×
Community Blog PostgreSQL Best Practices: Supporting 25.1 Billion Parcels Per Day

PostgreSQL Best Practices: Supporting 25.1 Billion Parcels Per Day

This article discusses the architecture and performance of spatial data management in the Cainiao terminal tracking system that uses plane-plane judgment.

By Digoal

Background

An essential requirement in the Cainiao terminal tracking project is plane-plane judgment.

The database stores tens of millions of polygon records. Each polygon represents a region, for example, a residential area, on a map.

Different express companies use different polygon division methods in order to assign regions (polygons) to each branch and each courier.

When a user needs to send a parcel, the owner branch or courier of the user's region is queried based on the user's location.

1

1) Requirements

1) The database stores some static plane information that represents residential areas, parks, office buildings, etc. No planes intersect with each other.

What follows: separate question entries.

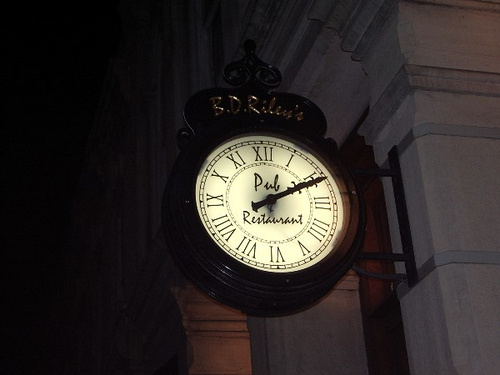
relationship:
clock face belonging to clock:
[192, 128, 347, 278] [159, 34, 370, 321]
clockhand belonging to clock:
[251, 177, 328, 213] [163, 86, 358, 303]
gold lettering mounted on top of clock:
[207, 88, 309, 124] [155, 117, 367, 315]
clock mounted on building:
[178, 126, 355, 286] [99, 4, 485, 372]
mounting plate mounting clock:
[336, 122, 422, 308] [155, 117, 367, 315]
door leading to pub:
[332, 132, 407, 373] [95, 4, 485, 372]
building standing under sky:
[31, 2, 499, 367] [1, 3, 124, 370]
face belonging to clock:
[194, 133, 349, 274] [155, 117, 367, 315]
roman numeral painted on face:
[207, 211, 237, 242] [194, 133, 349, 274]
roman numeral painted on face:
[232, 235, 261, 259] [194, 133, 349, 274]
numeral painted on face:
[270, 246, 285, 263] [194, 133, 349, 274]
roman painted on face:
[298, 240, 310, 255] [194, 133, 349, 274]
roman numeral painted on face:
[308, 219, 330, 242] [194, 133, 349, 274]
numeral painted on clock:
[270, 246, 285, 263] [145, 43, 359, 319]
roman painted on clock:
[298, 240, 310, 255] [145, 43, 359, 319]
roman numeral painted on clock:
[304, 212, 334, 242] [145, 43, 359, 319]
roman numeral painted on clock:
[312, 191, 334, 212] [145, 43, 359, 319]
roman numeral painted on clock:
[202, 191, 227, 207] [145, 43, 359, 319]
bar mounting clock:
[349, 144, 418, 288] [157, 77, 391, 289]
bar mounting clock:
[349, 264, 411, 283] [157, 77, 391, 289]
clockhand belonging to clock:
[251, 177, 328, 213] [178, 126, 355, 286]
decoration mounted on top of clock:
[208, 45, 284, 95] [122, 82, 352, 282]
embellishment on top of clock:
[222, 38, 286, 93] [163, 120, 357, 319]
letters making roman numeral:
[314, 191, 332, 211] [312, 191, 334, 212]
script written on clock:
[241, 168, 306, 226] [158, 82, 369, 319]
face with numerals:
[162, 110, 366, 285] [267, 235, 289, 269]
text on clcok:
[238, 171, 307, 226] [157, 102, 398, 336]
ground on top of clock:
[368, 162, 411, 199] [152, 10, 377, 321]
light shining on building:
[174, 286, 254, 366] [39, 33, 468, 353]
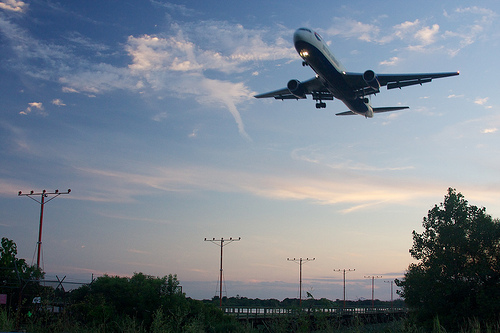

2) To support different business types, a map may be divided into different polygons.

For example, different express companies use different polygon division methods in order to assign regions (polygons) to each branch and each courier.

Therefore, a map has multiple layers, each of which may use a different polygon division method.

3) During parcel delivery or pickup, the polygon covering the express company's or user's location is calculated based on the express company's or the user's location. In other words, this region's owner branch or courier is quickly found.

2) Architecture Design

ApsaraDB RDS for PostgreSQL and the PostGIS extension provided by PostgreSQL are used.

The following two PostGIS functions are used: http://postgis.net/docs/manual-2.3/ST_Within.html

2.1) ST_within

Let's recap the concepts of ST_within as described by this page.

ST_Within - Returns true if geometry A is completely inside geometry B

boolean ST_Within(geometry A, geometry B);

Returns TRUE if geometry A is entirely inside geometry B. For this function to make sense, the source geometries must both be of the same coordinate projection, having the same SRID. If ST_Within(A,B) is true and ST_Within(B,A) is true, then the two geometries are considered spatially equal.

This function call automatically includes a bounding box comparison that uses any indexes available on the geometries. To avoid index use, use the function _ST_Within.

-- a circle within a circle      
SELECT ST_Within(smallc,smallc) As smallinsmall,      
        ST_Within(smallc, bigc) As smallinbig,      
        ST_Within(bigc,smallc) As biginsmall,      
        ST_Within(ST_Union(smallc, bigc), bigc) as unioninbig,      
        ST_Within(bigc, ST_Union(smallc, bigc)) as biginunion,      
        ST_Equals(bigc, ST_Union(smallc, bigc)) as bigisunion      
FROM      
(      
SELECT ST_Buffer(ST_GeomFromText('POINT(50 50)'), 20) As smallc,      
        ST_Buffer(ST_GeomFromText('POINT(50 50)'), 40) As bigc) As foo;      
-- Result      
 smallinsmall | smallinbig | biginsmall | unioninbig | biginunion | bigisunion      
--------------+------------+------------+------------+------------+------------      
 t            | t          | f          | t          | t          | t      
(1 row)    

2.2) ST_Contains

Let's recap the concepts of ST_within as described by this page.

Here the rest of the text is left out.